Ellis is a San Diego State University Health Sciences librarian and lives in La Mesa.
When people hear that you’re a librarian, one of the first questions you get asked is, “What’s your favorite book?” My favorites include Aldous Huxley’s “Brave New World” and Mikhail Bulgakov’s “The Master and Margarita.” On the surface, these books seem incredibly different. One is a dystopian sci-fi novel about the evils of end-stage capitalism, and the other is about a writer, his mistress and Satan in Soviet Moscow. What both have in common, though, is that both have been either censored or outright banned.
Simply put, book challenges prevent the spread of new ideas. According to the American Library Association’s Office of Intellectual Freedom, books are most commonly challenged for being “sexually explicit” or containing “offensive language.” Books are increasingly being banned for confronting racism and challenging anti-LGBTQ rhetoric. These books are usually written by and about people of color and LGBTQ people. Others are challenged for topics of abuse, sexual assault, disease and death.
Overwhelmingly, these books are written for children, teenagers and young adults. This demographic is in the most need for accessible books about tough topics. The books on this year’s top 13 most challenged list address abuse, racism, homophobia and more. For young people who deal with these issues everyday, these books are a lifeline, a catharsis for their pain. For adults, access to a broad range of topics expose us to people and ideas we have yet to come across. For instance, many White Americans learned about the full breadth of structural racism in the United States in 2020. The next year, the American Library Association reported that four of the 10 most commonly banned books of 2020 were about racism and/or police violence.
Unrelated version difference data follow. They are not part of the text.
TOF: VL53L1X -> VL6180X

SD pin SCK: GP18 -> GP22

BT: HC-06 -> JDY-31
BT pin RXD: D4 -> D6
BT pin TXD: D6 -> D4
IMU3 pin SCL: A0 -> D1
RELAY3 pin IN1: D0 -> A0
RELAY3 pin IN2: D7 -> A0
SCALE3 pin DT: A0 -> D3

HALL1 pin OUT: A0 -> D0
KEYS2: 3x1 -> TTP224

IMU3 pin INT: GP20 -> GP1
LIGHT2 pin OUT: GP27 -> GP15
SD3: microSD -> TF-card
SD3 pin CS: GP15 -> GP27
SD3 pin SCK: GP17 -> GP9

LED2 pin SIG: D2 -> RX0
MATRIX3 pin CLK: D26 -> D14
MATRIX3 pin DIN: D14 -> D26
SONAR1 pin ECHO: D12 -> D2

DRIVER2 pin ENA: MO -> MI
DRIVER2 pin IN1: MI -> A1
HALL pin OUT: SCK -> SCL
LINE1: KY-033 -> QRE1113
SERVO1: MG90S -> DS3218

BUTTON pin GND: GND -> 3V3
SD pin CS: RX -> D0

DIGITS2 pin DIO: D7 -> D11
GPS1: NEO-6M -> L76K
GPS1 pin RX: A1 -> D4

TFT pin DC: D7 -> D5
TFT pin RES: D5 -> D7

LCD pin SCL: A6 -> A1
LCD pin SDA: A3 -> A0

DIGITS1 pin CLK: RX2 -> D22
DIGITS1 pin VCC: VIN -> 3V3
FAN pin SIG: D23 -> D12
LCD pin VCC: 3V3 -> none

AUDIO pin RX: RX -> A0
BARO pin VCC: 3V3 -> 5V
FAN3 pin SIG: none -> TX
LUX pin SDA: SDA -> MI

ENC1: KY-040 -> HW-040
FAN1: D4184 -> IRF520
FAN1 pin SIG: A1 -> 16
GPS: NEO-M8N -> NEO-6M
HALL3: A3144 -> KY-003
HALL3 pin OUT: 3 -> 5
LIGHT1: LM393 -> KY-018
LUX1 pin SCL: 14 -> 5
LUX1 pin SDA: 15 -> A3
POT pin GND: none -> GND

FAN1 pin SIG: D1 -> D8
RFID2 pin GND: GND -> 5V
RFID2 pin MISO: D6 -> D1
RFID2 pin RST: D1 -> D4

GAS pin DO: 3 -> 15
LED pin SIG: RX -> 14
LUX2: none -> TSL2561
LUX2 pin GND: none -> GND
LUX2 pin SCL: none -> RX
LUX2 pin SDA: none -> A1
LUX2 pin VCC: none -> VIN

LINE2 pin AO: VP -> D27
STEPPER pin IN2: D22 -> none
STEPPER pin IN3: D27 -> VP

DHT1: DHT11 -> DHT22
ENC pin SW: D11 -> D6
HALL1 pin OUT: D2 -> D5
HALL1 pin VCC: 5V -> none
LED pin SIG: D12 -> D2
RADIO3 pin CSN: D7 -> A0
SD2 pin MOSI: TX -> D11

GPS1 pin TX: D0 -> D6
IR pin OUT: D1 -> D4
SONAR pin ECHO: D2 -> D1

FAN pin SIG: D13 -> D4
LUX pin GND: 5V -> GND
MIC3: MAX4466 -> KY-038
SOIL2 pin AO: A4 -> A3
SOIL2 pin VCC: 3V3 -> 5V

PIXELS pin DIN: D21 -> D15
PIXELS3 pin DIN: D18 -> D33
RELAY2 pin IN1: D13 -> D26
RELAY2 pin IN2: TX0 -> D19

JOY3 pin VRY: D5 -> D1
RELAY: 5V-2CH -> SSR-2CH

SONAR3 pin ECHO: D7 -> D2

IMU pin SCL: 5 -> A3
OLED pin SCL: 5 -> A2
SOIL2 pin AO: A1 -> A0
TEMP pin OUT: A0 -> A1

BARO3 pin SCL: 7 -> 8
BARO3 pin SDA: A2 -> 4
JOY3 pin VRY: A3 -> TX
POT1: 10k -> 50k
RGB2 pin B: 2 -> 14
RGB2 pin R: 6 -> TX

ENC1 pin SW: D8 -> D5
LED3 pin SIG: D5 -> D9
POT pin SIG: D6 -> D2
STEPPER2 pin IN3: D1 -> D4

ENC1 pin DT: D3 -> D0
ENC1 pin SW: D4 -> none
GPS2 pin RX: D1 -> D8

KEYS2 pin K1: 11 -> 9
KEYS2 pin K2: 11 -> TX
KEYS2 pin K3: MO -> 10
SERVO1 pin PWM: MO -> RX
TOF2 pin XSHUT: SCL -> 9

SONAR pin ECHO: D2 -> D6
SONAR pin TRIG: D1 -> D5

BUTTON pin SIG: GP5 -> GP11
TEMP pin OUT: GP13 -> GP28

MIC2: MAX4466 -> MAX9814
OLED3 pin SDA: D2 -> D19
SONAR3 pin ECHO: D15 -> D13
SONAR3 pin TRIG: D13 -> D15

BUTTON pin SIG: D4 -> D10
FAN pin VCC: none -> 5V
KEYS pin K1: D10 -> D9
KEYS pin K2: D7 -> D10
Efforts that challenge books are not a new phenomenon. Over a decade ago, when I was in elementary and middle school, I experienced censorship. In fifth grade, my teacher required students to get parental permission to read Judy Blume’s “Are You There God? It’s Me, Margaret.” for a book report because of its “mature” themes. I assume that this is referring to menstruation, a famously salient issue for most 10-year-old girls. In sixth grade, Yann Martel’s “Life of Pi” was removed from the summer reading list for violence.
These cases may not seem like censorship, but they are. Informing students that a classic novel contains “mature” content or removing a novel from the summer reading list is censorship. They discourage people from reading new materials and challenging old ideas. This is not only unacceptable but undemocratic.
The problem that I have faced, especially as a librarian originally from Texas, a state with over 1,000 challenges to books from Jan. 1 to Aug. 31, is the misperception that this is purely a red state or conservative issue. While I, like most younger people from conservative states, have experienced more than my fair share of challenges, I didn’t find a literary haven in California. Book bans are happening here, too.
In 2020, Burbank schools removed five novels from reading lists for containing harmful stereotypes about Black people. Temecula, Ramona and Colton school boards have challenged and removed books from classrooms and school libraries, primarily for having LGBTQ content and sexual violence. Locally, protesters in Rancho Peñasquitos checked out and kept books from the Rancho Peñasquitos Library’s Pride Month display because they were “inappropriate for children.” In response, the community donated books and thousands of dollars to the San Diego Public Library to expand its LGBTQ programming and resources.
From Oct. 1 to 7, we celebrated Banned Books Week. I want readers to do one thing: read and share banned books. Find out if your favorite has been banned (spoiler: It probably has). Read one that you haven’t before. Talk to your friends, family and colleagues about book bans.
Because here is the thing: Book challenges almost always fail. News media pick up the stories and broadcast them to the community. Libraries and bookstores create displays, write blog posts, host events and issue proclamations. Libraries are increasing access to banned books. Bans get readers interested in books and authors that they would’ve never heard of otherwise. People become excited about reading again and find new books. Because, as Bulgakov’s devil famously said, “manuscripts don’t burn.” Rather, even when people try to hide them, books shine.